S,M,L,XL – 1995
Before S,M,L,XL some of us hadn’t heard of Rem Koolhaas. Even fewer of us knew of Bruce Mau (and those who did probably thought he was Hawaiian). We’d never seen a monograph that included porn, film stills, or High Renaissance paintings—nor one of such…epic proportions. It was a novel on crack, a dictionary on taxonomic speed. But it changed our notion of the monograph, as well as our perception of the role of graphic design.
S,M,L,XL was also remarkable for giving a graphic designer coauthorship. Koolhaas and Mau were both catapulted into design stardom, getting raves from Time magazine, but it was Mau who used the stage to promote graphic design as active engagement with the world. To a generation of designers, the book became a symbol for the potential beyond making things look cool (like David Carson).
S,M,L,XL may have helped reinvigorate the idea of collaboration, but really it was the first book to be called a doorstop. At more than 1,300 pages, it featured an almost infinite cornucopia of data relating to one firm’s work (so much that we still haven’t parsed it all). Koolhaas and Mau’s strategy of reverse editing—constantly expanding the data pool instead of whittling it down—was an utterly shocking, artfully rogue idea. They removed the curtain to reveal OMA’s world of work with intelligence and nuance (nuance!). We’ve not been so lucky since.
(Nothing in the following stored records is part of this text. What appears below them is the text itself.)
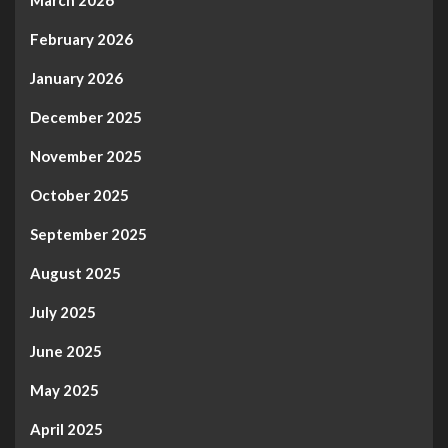
February 2026
January 2026
December 2025
November 2025
October 2025
September 2025
August 2025
July 2025
June 2025
May 2025
April 2025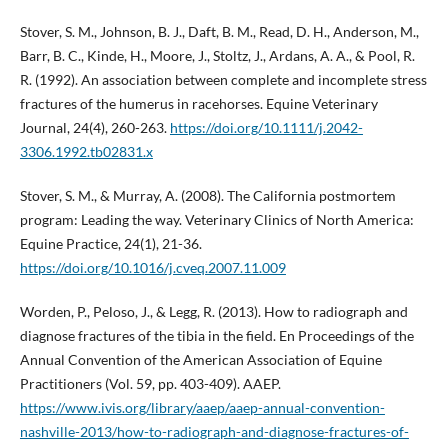
Stover, S. M., Johnson, B. J., Daft, B. M., Read, D. H., Anderson, M.,
Barr, B. C., Kinde, H., Moore, J., Stoltz, J., Ardans, A. A., & Pool, R.
R. (1992). An association between complete and incomplete stress
fractures of the humerus in racehorses. Equine Veterinary
Journal, 24(4), 260-263.
https://doi.org/10.1111/j.2042-
3306.1992.tb02831.x
Stover, S. M., & Murray, A. (2008). The California postmortem
program: Leading the way. Veterinary Clinics of North America:
Equine Practice, 24(1), 21-36.
https://doi.org/10.1016/j.cveq.2007.11.009
Worden, P., Peloso, J., & Legg, R. (2013). How to radiograph and
diagnose fractures of the tibia in the field. En Proceedings of the
Annual Convention of the American Association of Equine
Practitioners (Vol. 59, pp. 403-409). AAEP.
https://www.ivis.org/library/aaep/aaep-annual-convention-
nashville-2013/how-to-radiograph-and-diagnose-fractures-of-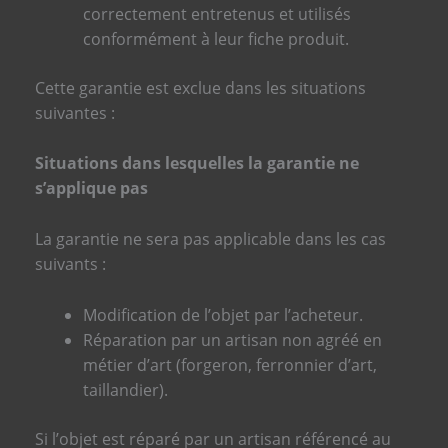
correctement entretenus et utilisés
conformément à leur fiche produit.
Cette garantie est exclue dans les situations
suivantes :
Situations dans lesquelles la garantie ne
s’applique pas
La garantie ne sera pas applicable dans les cas
suivants :
Modification de l’objet par l’acheteur.
Réparation par un artisan non agréé en
métier d’art (forgeron, ferronnier d’art,
taillandier).
Si l’objet est réparé par un artisan référencé au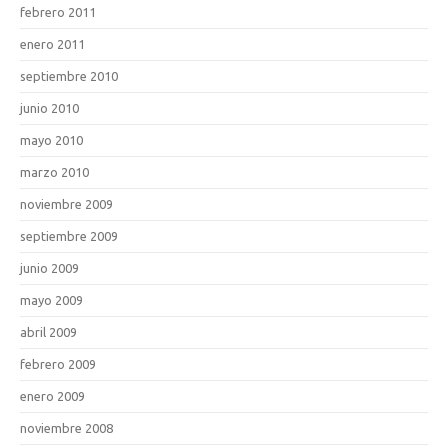
febrero 2011
enero 2011
septiembre 2010
junio 2010
mayo 2010
marzo 2010
noviembre 2009
septiembre 2009
junio 2009
mayo 2009
abril 2009
febrero 2009
enero 2009
noviembre 2008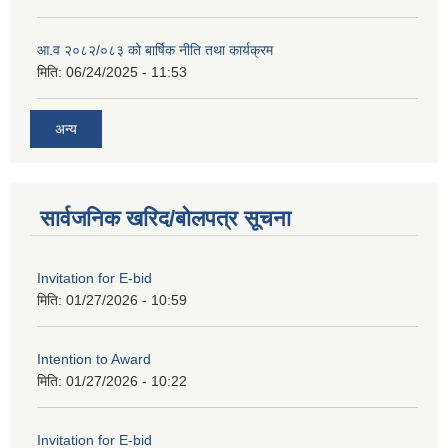
आ.व २०८२/०८३ को बार्षिक नीति तथा कार्यक्रम
मिति:
06/24/2025 - 11:53
अन्य
सार्वजनिक खरिद/बोलपत्र सूचना
Invitation for E-bid
मिति:
01/27/2026 - 10:59
Intention to Award
मिति:
01/27/2026 - 10:22
Invitation for E-bid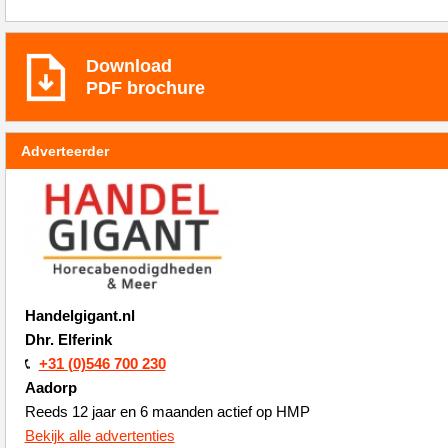
Download
PDF brochure
Adverteerder
Handelgigant.nl
Dhr. Elferink
+31 (0)546 700 230
Aadorp
Reeds 12 jaar en 6 maanden actief op HMP
Bekijk alle advertenties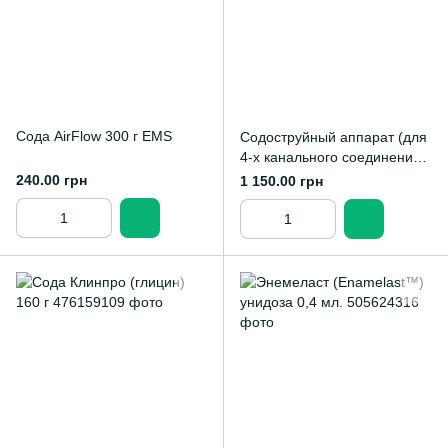
Сода AirFlow 300 г EMS
Содоструйный аппарат (для
4-х канального соединения
Midwest)
240.00 грн
1 150.00 грн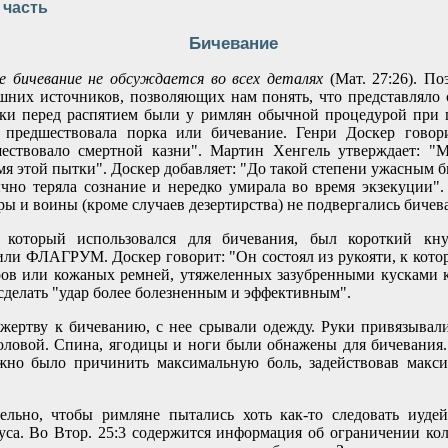
часть
Бичевание
е бичевание не обсуждается во всех деталях
(Мат. 27:26). П
шних источников, позволяющих нам понять, что представляло 
тки перед распятием были у римлян обычной процедурой при 
 предшествовала порка или бичевание. Генри Доскер говори
ествовало смертной казни". Мартин Хенгель утверждает: "
мя этой пытки". Доскер добавляет: "До такой степени ужасным б
чно теряла сознание и нередко умирала во время экзекуции"
ры и воины (кроме случаев дезертирства) не подвергались бичев
 который использовался для бичевания, был короткий кн
 ФЛАГРУМ. Доскер говорит: "Он состоял из рукояти, к кото
ов или кожаных ремней, утяжеленных зазубренными кусками к
 сделать "удар более болезненным и эффективным".
жертву к бичеванию, с нее срывали одежду. Руки привязывал
головой. Спина, ягодицы и ноги были обнажены для бичевания. 
жно было причинить максимальную боль, задействовав макс
ельно, чтобы римляне пытались хоть как-то следовать иуде
са. Во Втор. 25:3 содержится информация об ограничении кол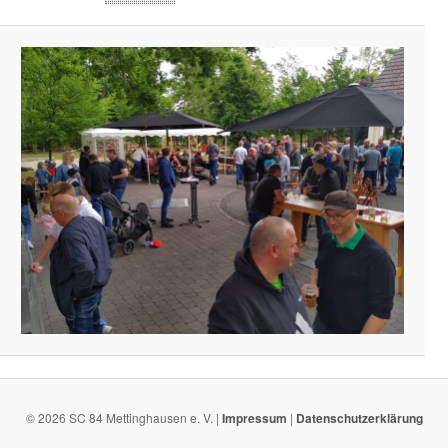
© 2026 SC 84 Mettinghausen e. V. |
Impressum
|
Datenschutzerklärung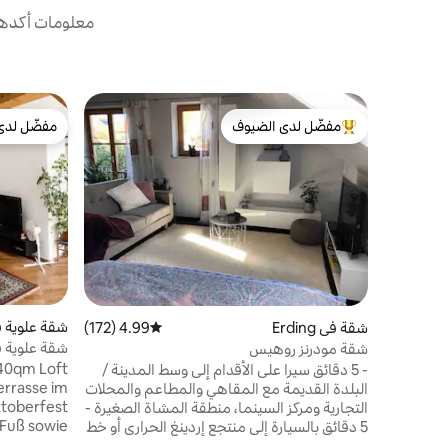
معلومات أكدها 
مفضّل لدى الضيوف
مفضّل لدى
من أبرز البيوت المفضّلة لدى الضيوف
مفضّل لدى
شقة علوية ف
شقة في Erding
4.99 (172)
متوسط التقييم 4.99 من 5، 172 مراجعات
شقة مودرنز روهيس
إلى مهرجان أ
140qm Loft
- 5 دقائق سيرا على الأقدام إلى وسط المدينة /
errasse im
البلدة القديمة مع المقاهي والمطاعم والمحلات
التجارية ومركز السينما، منطقة المشاة الصغيرة -
 Fuß sowie
5 دقائق بالسيارة إلى منتجع إردينغ الحراري أو خط
ehrsmittel,
الحافلات 570، محطة الحافلات 50 متر - 1 دقيقة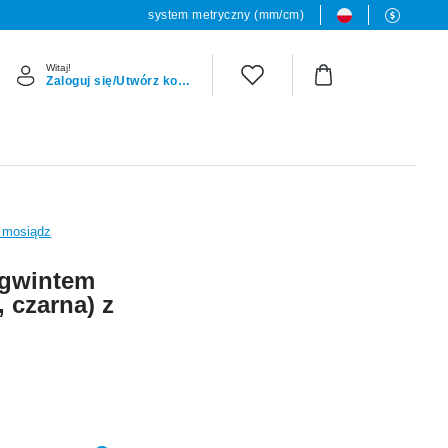
system metryczny (mm/cm)
Witaj!
Zaloguj się/Utwórz konto
 mosiądz
 gwintem
 czarna) z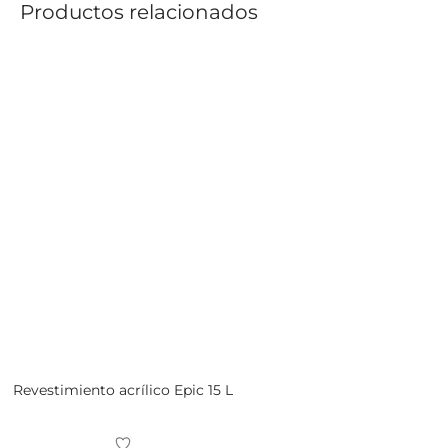
Productos relacionados
Revestimiento acrílico Epic 15 L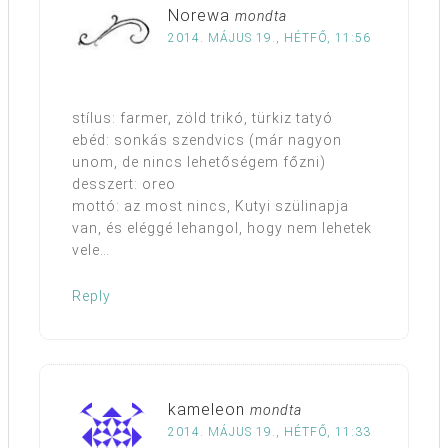
Norewa
mondta
2014. MÁJUS 19., HÉTFŐ, 11:56
stílus: farmer, zöld trikó, türkiz tatyó
ebéd: sonkás szendvics (már nagyon
unom, de nincs lehetőségem főzni)
desszert: oreo
mottó: az most nincs, Kutyi szülinapja
van, és eléggé lehangol, hogy nem lehetek
vele…
Reply
kameleon
mondta
2014. MÁJUS 19., HÉTFŐ, 11:33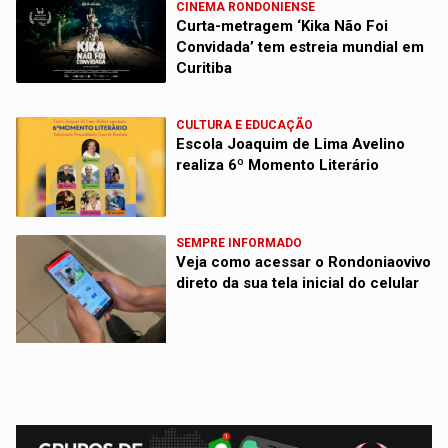
CINEMA RONDONIENSE
Curta-metragem ‘Kika Não Foi
Convidada’ tem estreia mundial em
Curitiba
CULTURA E EDUCAÇÃO
Escola Joaquim de Lima Avelino
realiza 6º Momento Literário
SEMPRE INFORMADO
Veja como acessar o Rondoniaovivo
direto da sua tela inicial do celular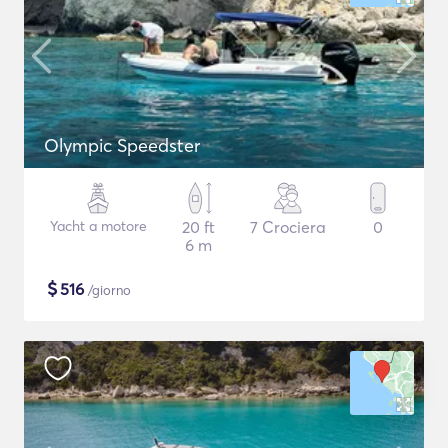
Olympic Speedster
Yacht a motore
20 ft
7 Crociera
0
6 m
$
516
/giorno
Selling more than 100,000 copies to date, S,M,L,XL ushered in the age of the hyperextended monograph—books bursting with coffee receipts, vacation snaps, confused diagrams, and well, heaps of TMI (“too much information”). Today it seems everyone thinks they can make their own. What was an original act of ego-contextualizing-architecture-within-a-palimpsest-of-culture is now a formula. Certainly we can all recall a monograph within the past couple of years where we wished they’d just gotten to the point and not made us walk through the laundry room to get there.
As with all seminal acts, S,M,L,XL has become a verb. We’d like to think it could name the act of absolute reinvention that overturns our assumptions about architecture, design, and the capabilities of established—even “old”—technologies. Eleven years ago that meant a book about architecture. In eleven more years who knows what that will mean.